**YOUR ASSIGNMENT:**
Once the pictures are set aside, reproduce all of the records exactly.

**RECORDS FOR THIS EXERCISE:**

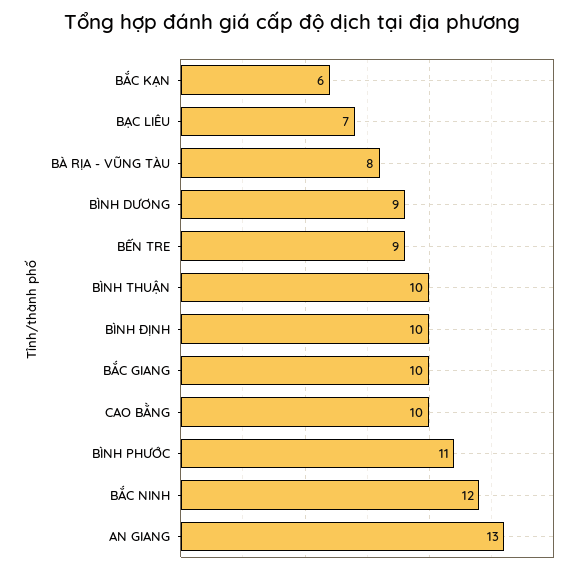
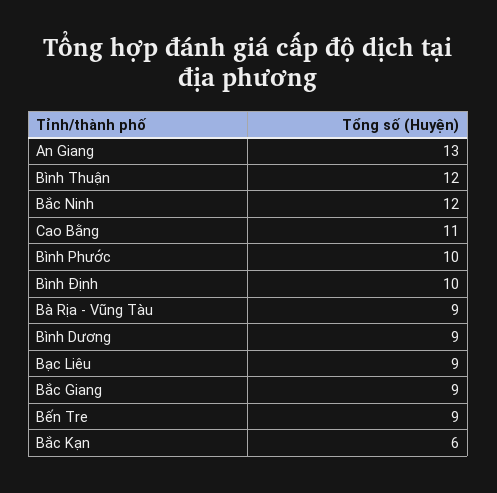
  {
    "BẮC KẠN": 6,
-   "BẠC LIÊU": 7,
+   "BẠC LIÊU": 9,
-   "BÀ RỊA - VŨNG TÀU": 8,
+   "BÀ RỊA - VŨNG TÀU": 9,
    "BÌNH DƯƠNG": 9,
    "BẾN TRE": 9,
-   "BÌNH THUẬN": 10,
+   "BÌNH THUẬN": 12,
    "BÌNH ĐỊNH": 10,
-   "BẮC GIANG": 10,
+   "BẮC GIANG": 9,
-   "CAO BẰNG": 10,
+   "CAO BẰNG": 11,
-   "BÌNH PHƯỚC": 11,
+   "BÌNH PHƯỚC": 10,
    "BẮC NINH": 12,
    "AN GIANG": 13
  }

**REPLY TO THE TASK:**
  {
    "BẮC KẠN": 6,
-   "BẠC LIÊU": 7,
+   "BẠC LIÊU": 9,
-   "BÀ RỊA - VŨNG TÀU": 8,
+   "BÀ RỊA - VŨNG TÀU": 9,
    "BÌNH DƯƠNG": 9,
    "BẾN TRE": 9,
-   "BÌNH THUẬN": 10,
+   "BÌNH THUẬN": 12,
    "BÌNH ĐỊNH": 10,
-   "BẮC GIANG": 10,
+   "BẮC GIANG": 9,
-   "CAO BẰNG": 10,
+   "CAO BẰNG": 11,
-   "BÌNH PHƯỚC": 11,
+   "BÌNH PHƯỚC": 10,
    "BẮC NINH": 12,
    "AN GIANG": 13
  }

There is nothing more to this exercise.